La beatitudine di chi resta sveglio

di Giuliva Di Berardino

IL VANGELO DEL GIORNO COMMENTATO DA UNA TEOLOGA LITURGISTA

Lc 12, 35-38

In quel tempo, Gesù disse ai suoi discepoli: «Siate pronti, con le vesti strette ai fianchi e le lampade accese; siate simili a quelli che aspettano il loro padrone quando torna dalle nozze, in modo che, quando arriva e bussa, gli aprano subito. Beati quei servi che il padrone al suo ritorno troverà ancora svegli; in verità io vi dico, si stringerà le vesti ai fianchi, li farà mettere a tavola e passerà a servirli. E se, giungendo nel mezzo della notte o prima dell’alba, li troverà così, beati loro!».

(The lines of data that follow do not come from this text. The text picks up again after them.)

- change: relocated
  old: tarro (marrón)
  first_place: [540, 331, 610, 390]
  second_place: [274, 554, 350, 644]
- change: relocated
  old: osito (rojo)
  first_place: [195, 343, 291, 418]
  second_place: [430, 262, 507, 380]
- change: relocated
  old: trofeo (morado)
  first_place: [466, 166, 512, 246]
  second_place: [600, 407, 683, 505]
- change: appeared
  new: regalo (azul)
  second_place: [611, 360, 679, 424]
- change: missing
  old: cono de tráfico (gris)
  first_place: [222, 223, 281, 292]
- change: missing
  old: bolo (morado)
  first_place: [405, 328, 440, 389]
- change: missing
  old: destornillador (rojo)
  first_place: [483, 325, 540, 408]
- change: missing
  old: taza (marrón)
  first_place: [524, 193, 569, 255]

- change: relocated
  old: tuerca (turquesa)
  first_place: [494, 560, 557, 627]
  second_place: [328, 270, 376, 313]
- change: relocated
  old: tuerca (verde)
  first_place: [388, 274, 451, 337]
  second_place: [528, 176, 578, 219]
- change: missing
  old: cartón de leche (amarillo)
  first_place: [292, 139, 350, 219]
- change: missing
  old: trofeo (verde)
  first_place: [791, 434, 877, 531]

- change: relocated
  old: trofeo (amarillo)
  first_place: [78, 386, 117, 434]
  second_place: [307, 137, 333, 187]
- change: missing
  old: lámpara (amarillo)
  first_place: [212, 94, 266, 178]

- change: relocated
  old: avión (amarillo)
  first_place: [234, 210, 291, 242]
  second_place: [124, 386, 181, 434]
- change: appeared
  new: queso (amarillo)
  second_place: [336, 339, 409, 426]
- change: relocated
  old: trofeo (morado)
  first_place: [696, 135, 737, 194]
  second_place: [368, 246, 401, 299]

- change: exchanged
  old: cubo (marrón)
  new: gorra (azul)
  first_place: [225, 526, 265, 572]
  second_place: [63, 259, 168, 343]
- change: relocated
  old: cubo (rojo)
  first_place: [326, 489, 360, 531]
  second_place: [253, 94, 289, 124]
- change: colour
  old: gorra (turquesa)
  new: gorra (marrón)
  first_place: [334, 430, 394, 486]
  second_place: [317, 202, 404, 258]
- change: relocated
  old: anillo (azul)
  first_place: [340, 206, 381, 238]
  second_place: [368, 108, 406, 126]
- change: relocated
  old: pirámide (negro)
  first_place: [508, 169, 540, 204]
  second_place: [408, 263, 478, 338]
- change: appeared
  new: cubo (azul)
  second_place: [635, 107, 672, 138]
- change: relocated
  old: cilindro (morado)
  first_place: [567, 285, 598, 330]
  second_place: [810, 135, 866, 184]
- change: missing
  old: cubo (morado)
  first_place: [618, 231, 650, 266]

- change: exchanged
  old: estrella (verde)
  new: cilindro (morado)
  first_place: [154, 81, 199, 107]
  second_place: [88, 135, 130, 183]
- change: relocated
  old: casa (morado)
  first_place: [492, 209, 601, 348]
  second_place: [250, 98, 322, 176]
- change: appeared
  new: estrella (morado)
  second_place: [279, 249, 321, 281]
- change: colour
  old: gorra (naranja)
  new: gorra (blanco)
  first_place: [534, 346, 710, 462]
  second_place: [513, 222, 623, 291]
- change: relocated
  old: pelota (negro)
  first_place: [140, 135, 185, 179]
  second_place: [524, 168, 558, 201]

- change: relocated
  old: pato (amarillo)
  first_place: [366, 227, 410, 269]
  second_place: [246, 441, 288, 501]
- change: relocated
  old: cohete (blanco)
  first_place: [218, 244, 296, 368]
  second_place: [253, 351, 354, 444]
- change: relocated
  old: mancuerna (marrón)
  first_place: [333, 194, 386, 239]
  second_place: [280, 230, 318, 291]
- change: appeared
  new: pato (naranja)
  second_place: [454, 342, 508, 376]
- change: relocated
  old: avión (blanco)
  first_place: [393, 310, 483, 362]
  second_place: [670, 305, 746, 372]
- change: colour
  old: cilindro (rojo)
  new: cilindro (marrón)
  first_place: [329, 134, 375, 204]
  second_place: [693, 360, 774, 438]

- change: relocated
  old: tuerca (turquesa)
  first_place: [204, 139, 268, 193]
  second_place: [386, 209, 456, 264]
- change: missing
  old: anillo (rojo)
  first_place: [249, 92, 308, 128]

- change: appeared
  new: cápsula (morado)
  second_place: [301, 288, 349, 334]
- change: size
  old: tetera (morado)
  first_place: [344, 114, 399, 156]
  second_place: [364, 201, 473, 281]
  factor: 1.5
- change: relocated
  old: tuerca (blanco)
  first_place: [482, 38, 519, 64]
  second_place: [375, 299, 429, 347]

Il Vangelo di oggi ci consegna una beatitudine: la beatitudine di chi resta sveglio. Gesù offre infatti un paragone: chi resta sveglio è simile a quei servi che dovevano restare svegli durante le nozze per aspettare il padrone di casa al suo rientro. Innanzi tutto è interessante il contesto delle nozze, che nella Bibbia richiama sempre al tema escatologico, quindi al giorno del giudizio, ma anche al grande tema dell’Alleanza, che connota il rapporto d’amore che Dio nutre per il suo popolo nel corso della lunga storia della salvezza.

Così l’invito a restare svegli acquisisce un’importanza ancora maggiore, perché ci viene presentato come una beatitudine, che ha a che fare con la felicità che riguarda l’eternità e l’oggi, perché nella Bibbia quando si parla di eternità si parla sempre di una realtà che si prepara a partire dal quotidiano. Ora, se il restare svegli è per i servi un compito, Gesù ci assicura che proprio quel compito dei servi, un giorno finirà per diventare una beatitudine perché il padrone, è scritto, si stringerà le vesti ai fianchi, li farà mettere a tavola e passerà a servirli.

Perciò, la beatitudine di chi resta sveglio, cioè di chi usa intelligenza e scaltrezza per non cedere al buio, per non entrare in compromessi col male, sembra essere quella di poter stare un giorno a tavola ed essere servito dal padrone. Il servizio dato dai servi che restano pronti ad accogliere il padrone in ogni situazione, senza lasciarsi prendere dallo sconforto e dallo scoraggiamento, prima o poi viene reso dal padrone stesso a quei servi. Sembra cominciare a scorgere allora una verità che ci interessa per vivere bene questo giorno che inizia: Gesù è quel padrone che si è stretto le vesti ai fianchi e ha servito i suoi apostoli, lavando loro i piedi e offrendo la sua vita per loro, e oggi, nella santa eucaristia e nella sua Parola, Egli fa accedere anche noi alla beatitudine di quei servi che restano svegli.

Allora, se viviamo questo giorno come ci viene chiesto dal Signore, cioè con la prontezza di questi servi, senza scoraggiarsi di fronte all’odio e all’ingiustizia, potremo compiere atti di speranza e assicurarci la beatitudine, perché un piccolo atto di speranza compiuto oggi, ne siamo certi per fede, può renderci più felici per l’eternità.